» **EXERCISE DESCRIPTION**
Reproduce exactly the lines below from the one containing "- 공식 문서에서는 일단 useEffect를 사용할 것을 권함." through the one containing "6. ✅ **Security Testing** - 100% Success Rate", including both, and nothing else.

[Start of section]

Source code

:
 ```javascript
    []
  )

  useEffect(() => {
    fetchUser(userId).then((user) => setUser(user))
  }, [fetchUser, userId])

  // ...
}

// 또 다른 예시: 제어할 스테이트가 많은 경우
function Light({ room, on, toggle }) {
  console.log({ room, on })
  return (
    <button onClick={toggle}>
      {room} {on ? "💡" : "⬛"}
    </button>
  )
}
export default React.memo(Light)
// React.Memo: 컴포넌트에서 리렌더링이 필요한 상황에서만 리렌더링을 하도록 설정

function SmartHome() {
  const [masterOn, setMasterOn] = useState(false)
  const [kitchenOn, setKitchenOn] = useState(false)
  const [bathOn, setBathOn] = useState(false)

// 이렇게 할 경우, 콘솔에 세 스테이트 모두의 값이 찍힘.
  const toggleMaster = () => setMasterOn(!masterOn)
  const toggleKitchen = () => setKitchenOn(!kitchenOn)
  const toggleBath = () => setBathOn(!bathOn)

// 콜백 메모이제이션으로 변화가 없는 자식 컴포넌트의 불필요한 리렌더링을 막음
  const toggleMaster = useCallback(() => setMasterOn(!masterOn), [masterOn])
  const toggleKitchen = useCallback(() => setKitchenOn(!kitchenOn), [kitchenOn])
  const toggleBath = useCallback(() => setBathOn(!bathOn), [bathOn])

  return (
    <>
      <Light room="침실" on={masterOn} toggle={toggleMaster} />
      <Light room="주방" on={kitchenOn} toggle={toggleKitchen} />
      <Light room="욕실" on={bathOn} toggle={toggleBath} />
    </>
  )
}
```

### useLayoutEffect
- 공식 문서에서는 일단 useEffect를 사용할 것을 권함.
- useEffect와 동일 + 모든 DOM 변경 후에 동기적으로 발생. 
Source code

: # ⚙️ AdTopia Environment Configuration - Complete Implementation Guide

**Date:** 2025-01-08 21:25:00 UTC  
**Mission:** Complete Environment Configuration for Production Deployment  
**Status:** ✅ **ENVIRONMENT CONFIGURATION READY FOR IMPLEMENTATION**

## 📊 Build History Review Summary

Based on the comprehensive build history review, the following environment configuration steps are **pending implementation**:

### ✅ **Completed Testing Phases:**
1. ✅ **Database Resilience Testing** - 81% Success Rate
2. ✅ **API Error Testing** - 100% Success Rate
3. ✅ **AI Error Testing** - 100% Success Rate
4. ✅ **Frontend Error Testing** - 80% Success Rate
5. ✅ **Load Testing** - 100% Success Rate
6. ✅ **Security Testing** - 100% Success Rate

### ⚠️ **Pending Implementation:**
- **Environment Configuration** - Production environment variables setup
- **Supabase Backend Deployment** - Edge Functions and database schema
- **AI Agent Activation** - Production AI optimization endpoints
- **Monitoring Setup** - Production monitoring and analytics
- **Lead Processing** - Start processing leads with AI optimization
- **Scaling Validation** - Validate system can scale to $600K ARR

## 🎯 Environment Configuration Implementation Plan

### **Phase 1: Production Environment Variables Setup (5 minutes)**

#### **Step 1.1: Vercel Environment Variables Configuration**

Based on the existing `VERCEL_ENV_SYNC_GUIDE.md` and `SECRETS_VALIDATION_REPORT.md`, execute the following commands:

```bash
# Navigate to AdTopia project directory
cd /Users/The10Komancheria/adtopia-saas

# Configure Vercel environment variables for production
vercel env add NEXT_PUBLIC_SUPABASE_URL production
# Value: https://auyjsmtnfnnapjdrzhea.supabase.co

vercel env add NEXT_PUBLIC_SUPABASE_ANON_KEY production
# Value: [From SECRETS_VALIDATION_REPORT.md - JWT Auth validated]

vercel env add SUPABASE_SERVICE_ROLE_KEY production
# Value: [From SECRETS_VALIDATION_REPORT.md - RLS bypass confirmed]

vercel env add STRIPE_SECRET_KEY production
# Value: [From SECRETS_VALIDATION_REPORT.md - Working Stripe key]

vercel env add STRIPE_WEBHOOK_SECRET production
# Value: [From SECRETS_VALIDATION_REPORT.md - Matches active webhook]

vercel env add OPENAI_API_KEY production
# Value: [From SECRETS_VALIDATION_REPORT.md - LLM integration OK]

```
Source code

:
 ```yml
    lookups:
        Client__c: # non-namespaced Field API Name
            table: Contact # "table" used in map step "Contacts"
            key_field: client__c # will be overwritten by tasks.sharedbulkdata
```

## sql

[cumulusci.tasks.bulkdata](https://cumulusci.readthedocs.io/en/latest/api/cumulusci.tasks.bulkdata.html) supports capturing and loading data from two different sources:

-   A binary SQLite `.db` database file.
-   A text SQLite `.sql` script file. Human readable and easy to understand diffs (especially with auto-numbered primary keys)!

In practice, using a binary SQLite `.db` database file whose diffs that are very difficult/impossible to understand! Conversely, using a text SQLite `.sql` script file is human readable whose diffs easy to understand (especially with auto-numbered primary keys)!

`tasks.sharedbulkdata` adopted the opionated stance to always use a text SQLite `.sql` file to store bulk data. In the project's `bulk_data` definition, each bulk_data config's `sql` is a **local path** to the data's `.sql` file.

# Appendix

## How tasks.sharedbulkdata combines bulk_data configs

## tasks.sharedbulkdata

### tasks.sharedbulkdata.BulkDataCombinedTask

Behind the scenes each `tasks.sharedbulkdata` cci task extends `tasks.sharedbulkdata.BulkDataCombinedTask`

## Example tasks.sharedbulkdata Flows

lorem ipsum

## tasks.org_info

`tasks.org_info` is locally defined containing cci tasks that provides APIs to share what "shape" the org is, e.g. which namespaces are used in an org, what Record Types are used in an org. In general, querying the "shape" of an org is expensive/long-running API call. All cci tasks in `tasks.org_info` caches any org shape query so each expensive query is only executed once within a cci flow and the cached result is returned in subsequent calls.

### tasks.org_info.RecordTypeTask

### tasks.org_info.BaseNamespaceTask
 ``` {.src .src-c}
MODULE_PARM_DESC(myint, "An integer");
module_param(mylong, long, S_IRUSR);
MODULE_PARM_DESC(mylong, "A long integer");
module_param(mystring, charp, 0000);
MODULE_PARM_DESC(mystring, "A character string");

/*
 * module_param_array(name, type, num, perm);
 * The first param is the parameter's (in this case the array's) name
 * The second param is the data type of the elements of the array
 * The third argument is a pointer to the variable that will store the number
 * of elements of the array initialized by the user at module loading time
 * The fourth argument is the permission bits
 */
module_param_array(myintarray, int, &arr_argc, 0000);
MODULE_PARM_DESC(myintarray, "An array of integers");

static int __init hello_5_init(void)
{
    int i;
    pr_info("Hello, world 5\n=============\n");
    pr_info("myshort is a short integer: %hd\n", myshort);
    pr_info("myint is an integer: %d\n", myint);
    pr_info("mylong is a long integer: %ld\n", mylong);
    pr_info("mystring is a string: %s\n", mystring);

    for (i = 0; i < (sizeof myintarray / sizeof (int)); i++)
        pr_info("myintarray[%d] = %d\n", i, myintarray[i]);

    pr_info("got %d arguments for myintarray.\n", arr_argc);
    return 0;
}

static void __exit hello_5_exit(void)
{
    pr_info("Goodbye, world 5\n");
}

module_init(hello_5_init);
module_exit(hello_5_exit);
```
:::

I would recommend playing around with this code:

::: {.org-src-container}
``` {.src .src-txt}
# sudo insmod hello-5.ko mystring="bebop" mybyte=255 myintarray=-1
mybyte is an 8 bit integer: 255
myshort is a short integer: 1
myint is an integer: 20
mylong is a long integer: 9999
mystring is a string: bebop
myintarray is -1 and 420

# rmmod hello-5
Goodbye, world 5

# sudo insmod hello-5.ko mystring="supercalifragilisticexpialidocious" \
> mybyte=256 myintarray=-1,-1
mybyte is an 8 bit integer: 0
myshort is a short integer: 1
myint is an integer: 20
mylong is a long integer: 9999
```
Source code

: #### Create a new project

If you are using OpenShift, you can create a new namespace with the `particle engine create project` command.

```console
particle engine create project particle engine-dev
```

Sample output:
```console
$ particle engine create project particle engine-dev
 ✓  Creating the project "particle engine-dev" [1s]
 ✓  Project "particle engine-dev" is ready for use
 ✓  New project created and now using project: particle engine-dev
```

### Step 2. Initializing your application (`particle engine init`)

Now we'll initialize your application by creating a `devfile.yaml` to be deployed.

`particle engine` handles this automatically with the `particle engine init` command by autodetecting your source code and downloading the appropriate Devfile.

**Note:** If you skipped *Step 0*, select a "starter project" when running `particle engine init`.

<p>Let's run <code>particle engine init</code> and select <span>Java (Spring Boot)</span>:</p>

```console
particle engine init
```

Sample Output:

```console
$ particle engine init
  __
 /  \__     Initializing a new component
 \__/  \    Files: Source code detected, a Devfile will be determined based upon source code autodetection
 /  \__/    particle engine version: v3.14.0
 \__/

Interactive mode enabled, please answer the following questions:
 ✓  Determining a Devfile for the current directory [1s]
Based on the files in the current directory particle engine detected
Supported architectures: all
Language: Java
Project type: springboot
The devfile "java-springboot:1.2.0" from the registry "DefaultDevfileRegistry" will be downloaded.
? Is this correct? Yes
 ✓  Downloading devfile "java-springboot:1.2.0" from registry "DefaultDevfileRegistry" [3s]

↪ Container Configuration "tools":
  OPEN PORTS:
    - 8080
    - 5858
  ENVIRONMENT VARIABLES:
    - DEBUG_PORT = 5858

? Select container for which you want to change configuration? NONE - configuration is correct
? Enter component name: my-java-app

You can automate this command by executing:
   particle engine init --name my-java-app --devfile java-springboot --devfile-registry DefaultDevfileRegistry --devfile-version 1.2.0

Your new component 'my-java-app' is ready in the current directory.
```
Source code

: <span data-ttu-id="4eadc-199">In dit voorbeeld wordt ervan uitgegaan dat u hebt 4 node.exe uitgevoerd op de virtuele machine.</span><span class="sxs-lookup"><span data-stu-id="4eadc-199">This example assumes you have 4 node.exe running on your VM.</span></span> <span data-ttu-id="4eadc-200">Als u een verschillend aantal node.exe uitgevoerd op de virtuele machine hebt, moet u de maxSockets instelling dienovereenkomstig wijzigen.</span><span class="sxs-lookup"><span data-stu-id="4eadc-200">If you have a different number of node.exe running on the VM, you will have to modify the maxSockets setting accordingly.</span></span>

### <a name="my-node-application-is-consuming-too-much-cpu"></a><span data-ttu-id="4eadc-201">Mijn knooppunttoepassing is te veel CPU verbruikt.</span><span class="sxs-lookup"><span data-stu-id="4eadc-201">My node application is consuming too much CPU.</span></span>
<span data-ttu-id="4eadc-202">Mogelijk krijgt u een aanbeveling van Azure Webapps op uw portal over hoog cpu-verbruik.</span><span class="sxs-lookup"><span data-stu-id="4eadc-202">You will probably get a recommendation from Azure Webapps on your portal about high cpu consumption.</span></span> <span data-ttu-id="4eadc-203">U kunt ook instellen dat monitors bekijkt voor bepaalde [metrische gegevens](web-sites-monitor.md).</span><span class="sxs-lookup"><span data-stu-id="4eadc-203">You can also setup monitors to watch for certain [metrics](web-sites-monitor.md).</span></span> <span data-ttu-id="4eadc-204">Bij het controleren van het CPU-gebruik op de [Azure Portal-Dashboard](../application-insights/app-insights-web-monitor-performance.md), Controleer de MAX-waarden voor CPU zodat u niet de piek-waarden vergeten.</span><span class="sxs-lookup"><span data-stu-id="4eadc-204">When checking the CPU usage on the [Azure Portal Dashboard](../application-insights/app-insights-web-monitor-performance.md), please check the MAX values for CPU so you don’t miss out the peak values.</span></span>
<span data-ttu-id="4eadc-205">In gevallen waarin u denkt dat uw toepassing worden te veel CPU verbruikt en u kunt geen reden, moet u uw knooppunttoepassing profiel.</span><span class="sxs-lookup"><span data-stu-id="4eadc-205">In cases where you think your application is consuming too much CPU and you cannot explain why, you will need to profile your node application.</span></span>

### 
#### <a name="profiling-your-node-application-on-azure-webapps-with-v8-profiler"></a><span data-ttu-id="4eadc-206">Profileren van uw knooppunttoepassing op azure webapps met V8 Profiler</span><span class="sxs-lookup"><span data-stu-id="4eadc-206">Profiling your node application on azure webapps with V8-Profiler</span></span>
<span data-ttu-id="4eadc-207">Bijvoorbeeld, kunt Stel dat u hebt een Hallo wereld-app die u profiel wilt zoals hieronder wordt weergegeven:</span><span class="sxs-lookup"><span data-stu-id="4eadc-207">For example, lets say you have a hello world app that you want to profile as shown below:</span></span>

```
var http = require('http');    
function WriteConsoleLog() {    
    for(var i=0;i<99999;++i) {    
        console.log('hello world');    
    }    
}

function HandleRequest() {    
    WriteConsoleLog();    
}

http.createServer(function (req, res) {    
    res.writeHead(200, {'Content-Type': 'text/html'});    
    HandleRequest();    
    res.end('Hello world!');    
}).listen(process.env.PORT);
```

[End of section]

» **SOLVED PROBLEM**
- 공식 문서에서는 일단 useEffect를 사용할 것을 권함.
- useEffect와 동일 + 모든 DOM 변경 후에 동기적으로 발생. 
Source code

: # ⚙️ AdTopia Environment Configuration - Complete Implementation Guide

**Date:** 2025-01-08 21:25:00 UTC  
**Mission:** Complete Environment Configuration for Production Deployment  
**Status:** ✅ **ENVIRONMENT CONFIGURATION READY FOR IMPLEMENTATION**

## 📊 Build History Review Summary

Based on the comprehensive build history review, the following environment configuration steps are **pending implementation**:

### ✅ **Completed Testing Phases:**
1. ✅ **Database Resilience Testing** - 81% Success Rate
2. ✅ **API Error Testing** - 100% Success Rate
3. ✅ **AI Error Testing** - 100% Success Rate
4. ✅ **Frontend Error Testing** - 80% Success Rate
5. ✅ **Load Testing** - 100% Success Rate
6. ✅ **Security Testing** - 100% Success Rate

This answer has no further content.